Extract to read -

>>

Electrolytic metal reclamation device

Abstract

A device for recovering metal from an aqueous bath generating metal ions, by means of an electrolytic process. The device includes a source of direct current and a non-conductive base plate adapted to be immersed in the aqueous bath. One face of the base plate has a conductive anodic surface layer thereon operatively connected to the direct current source for charging the anodic surface positively. The other face of the base plate has a conductive cathodic surface layer thereon also operatively connected to the direct current source for charging the cathodic surface negatively so that metal from the metal ion bath is plated onto the cathodic surface.

Description

BACKGROUND OF THE INVENTION

This invention relates to the recovery of metal in aqueous solutions, and more particularly to an electrolytic device for recovering metal in an aqueous bath that is generating metal ions. The metal recovery process proceeds simultaneously with the process that generates the metal ions. The device of the invention is particularly useful in connection with the recovery of silver from fixing solutions used in photographic or X-ray film processing wherein the device is operable to recover silver simultaneously with the fixing process that produces silver ions.

<<

Supplied material -
>>

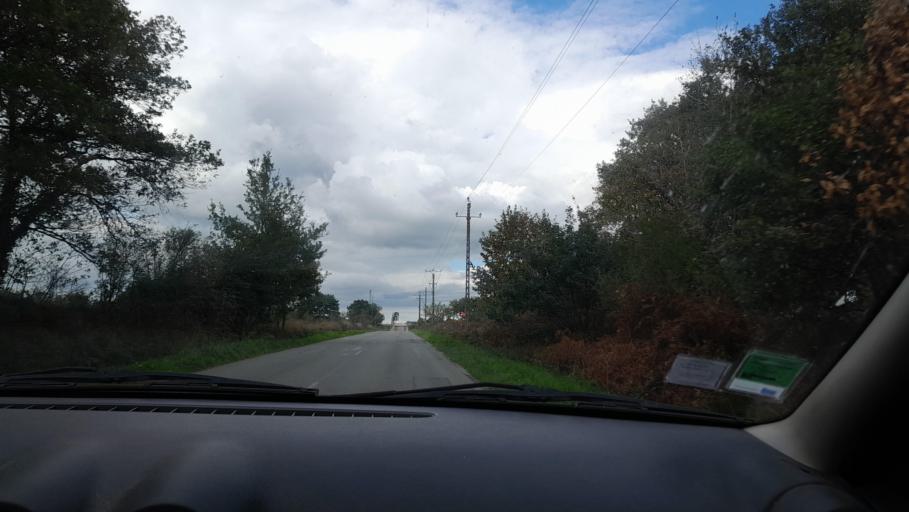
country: FR
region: Brittany
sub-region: Departement d'Ille-et-Vilaine
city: Le Pertre
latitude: 48.0086
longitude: -1.0386
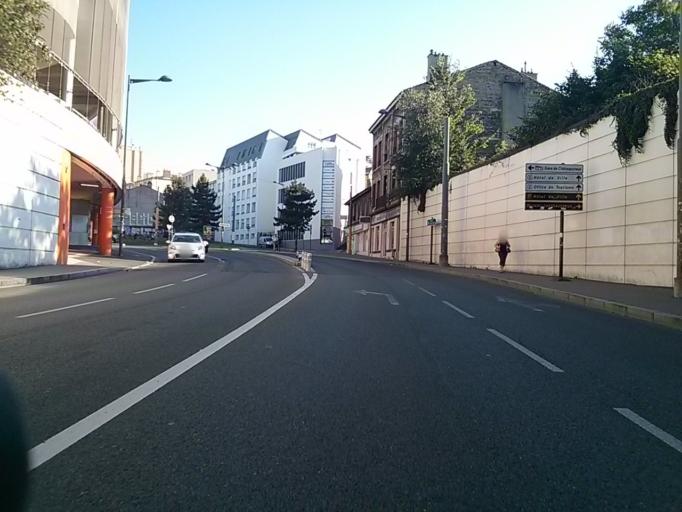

<<

Repeat everything from "A device for" down to "the cathodic surface." in the metal reclamation text above.

Output of the exercise -
A device for recovering metal from an aqueous bath generating metal ions, by means of an electrolytic process. The device includes a source of direct current and a non-conductive base plate adapted to be immersed in the aqueous bath. One face of the base plate has a conductive anodic surface layer thereon operatively connected to the direct current source for charging the anodic surface positively. The other face of the base plate has a conductive cathodic surface layer thereon also operatively connected to the direct current source for charging the cathodic surface negatively so that metal from the metal ion bath is plated onto the cathodic surface.